На протяжении Великой Отечественной войны тема возмездия была одной из центральных в агитации и пропаганде, а также в мыслях и чувствах советских людей. Задолго до того, как армия приблизилась к вражеской границе, проходя по истерзанной оккупантами родной земле, видя замученных женщин и детей, сожженные и разрушенные города и деревни, советские бойцы клялись отомстить захватчикам сторицей и часто думали о том времени, когда вступят на территорию врага. И когда это произошло, были — не могли не быть! — акты мести, психологические срывы, особенно среди тех, кто потерял свои семьи, убитые оккупантами.

В январе-феврале 1945 г. советские войска развернули Висло-Одерскую и Восточно-Прусскую наступательные операции и вступили на немецкую землю. «Вот она, проклятая Германия!» — написал на одном из самодельных щитов около сгоревшего дома русский солдат, первым перешедший границу[708]. День, которого так долго ждали, наступил. И на каждом шагу встречались советским воинам вещи с нашими фабричными клеймами, награбленные гитлеровцами; освобожденные из неволи соотечественники рассказывали об ужасах и издевательствах, которые испытали в немецком рабстве. И «гражданские» немцы, испуганные и заискивающие, с белыми повязками на рукавах, боялись смотреть в глаза, ожидая расплаты за все, что совершила их армия на чужой земле.

Жажда мести врагу «в его собственном логове» была одним из доминирующих настроений в войсках, тем более, что оно долго и целенаправленно подпитывалось официальной пропагандой. Еще накануне наступления в боевых частях проводились митинги и собрания на тему «Как я буду мстить немецким захватчикам», «Мой личный счет мести врагу», где вершиной правосудия провозглашался принцип «Око за око, зуб за зуб!»

Однако после выхода нашей армии за государственную границу СССР у советского правительства появились соображения иного рода, диктовавшиеся, прежде всего, необходимостью достойно и цивилизованно выглядеть в глазах союзников, а также планами на послевоенное устройство в Европе. Известная политическая оценка «Гитлеры приходят и уходят, а народ германский, а государство германское остается», данная в Приказе № 55 Наркома обороны еще 23 февраля 1942 г., была активно взята на вооружение пропагандой и имела немалое значение для формирования новой (а в сущности, реанимированной старой, довоенной) психологической установки советских людей в отношении противника[709]. Но одно дело умом понимать эту очевидную истину, и совсем другое — стать выше своего горя и ненависти, не дать волю слепой жажде мести. Последовавшие в начале 1945 г. разъяснения политотделов о том, «как следует себя вести» на территории Германии, явились для многих неожиданностью и часто отвергались.

### СПИСОК
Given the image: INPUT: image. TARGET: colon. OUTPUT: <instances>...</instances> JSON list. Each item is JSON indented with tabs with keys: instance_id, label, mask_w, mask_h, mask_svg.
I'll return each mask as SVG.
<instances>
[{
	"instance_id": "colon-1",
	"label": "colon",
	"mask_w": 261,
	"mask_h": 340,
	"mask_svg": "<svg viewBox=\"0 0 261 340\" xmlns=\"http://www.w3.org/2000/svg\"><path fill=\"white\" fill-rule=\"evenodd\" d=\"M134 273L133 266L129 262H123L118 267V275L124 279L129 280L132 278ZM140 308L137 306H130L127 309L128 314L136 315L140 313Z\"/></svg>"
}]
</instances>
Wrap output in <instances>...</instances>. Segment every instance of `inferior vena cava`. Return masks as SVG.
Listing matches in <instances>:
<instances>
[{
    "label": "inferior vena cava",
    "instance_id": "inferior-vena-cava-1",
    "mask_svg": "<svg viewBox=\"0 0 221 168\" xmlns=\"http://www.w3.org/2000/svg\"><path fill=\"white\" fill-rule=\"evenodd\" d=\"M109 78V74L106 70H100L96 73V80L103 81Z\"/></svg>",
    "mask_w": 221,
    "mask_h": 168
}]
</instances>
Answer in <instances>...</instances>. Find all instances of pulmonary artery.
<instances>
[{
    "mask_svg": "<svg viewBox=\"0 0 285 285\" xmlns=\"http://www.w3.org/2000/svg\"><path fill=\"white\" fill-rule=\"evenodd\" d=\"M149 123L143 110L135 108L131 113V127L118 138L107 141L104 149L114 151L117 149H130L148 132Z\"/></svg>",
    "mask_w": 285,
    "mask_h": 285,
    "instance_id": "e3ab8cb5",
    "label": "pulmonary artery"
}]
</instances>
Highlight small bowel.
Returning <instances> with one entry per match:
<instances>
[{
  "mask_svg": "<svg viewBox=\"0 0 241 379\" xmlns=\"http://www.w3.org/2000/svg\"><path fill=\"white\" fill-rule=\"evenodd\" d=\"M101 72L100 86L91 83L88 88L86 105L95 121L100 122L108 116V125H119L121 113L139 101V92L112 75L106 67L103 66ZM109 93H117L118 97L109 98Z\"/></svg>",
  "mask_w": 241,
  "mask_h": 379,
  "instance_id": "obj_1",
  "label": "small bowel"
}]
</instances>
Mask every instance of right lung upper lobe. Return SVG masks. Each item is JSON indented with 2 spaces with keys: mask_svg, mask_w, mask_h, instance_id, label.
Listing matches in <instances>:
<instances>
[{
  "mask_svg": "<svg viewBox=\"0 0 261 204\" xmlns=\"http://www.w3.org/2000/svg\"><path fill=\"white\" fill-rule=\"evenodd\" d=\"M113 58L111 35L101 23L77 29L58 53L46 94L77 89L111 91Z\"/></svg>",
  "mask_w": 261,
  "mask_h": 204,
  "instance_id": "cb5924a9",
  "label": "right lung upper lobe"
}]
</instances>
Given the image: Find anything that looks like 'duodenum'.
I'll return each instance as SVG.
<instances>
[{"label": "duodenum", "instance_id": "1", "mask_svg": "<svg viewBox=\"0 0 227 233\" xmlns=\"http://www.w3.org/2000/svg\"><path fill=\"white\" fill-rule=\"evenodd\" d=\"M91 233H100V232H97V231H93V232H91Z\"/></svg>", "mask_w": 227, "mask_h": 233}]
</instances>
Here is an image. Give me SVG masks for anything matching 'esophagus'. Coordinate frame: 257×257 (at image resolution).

### ЗАДАНИЯ
a: Какого числа вышел Приказ № 55 Наркома обороны, согласно фрагменту о теме возмездия в годы войны?
b: Выпишите из списка каждую строку со словом "artery".
Текст и список между собой не связаны.

### ОТВЕТЫ ПО ЗАДАНИЯМ
a: 23 февраля 1942 г.

b:
Answer in <instances>...</instances>. Find all instances of pulmonary artery.
    "label": "pulmonary artery"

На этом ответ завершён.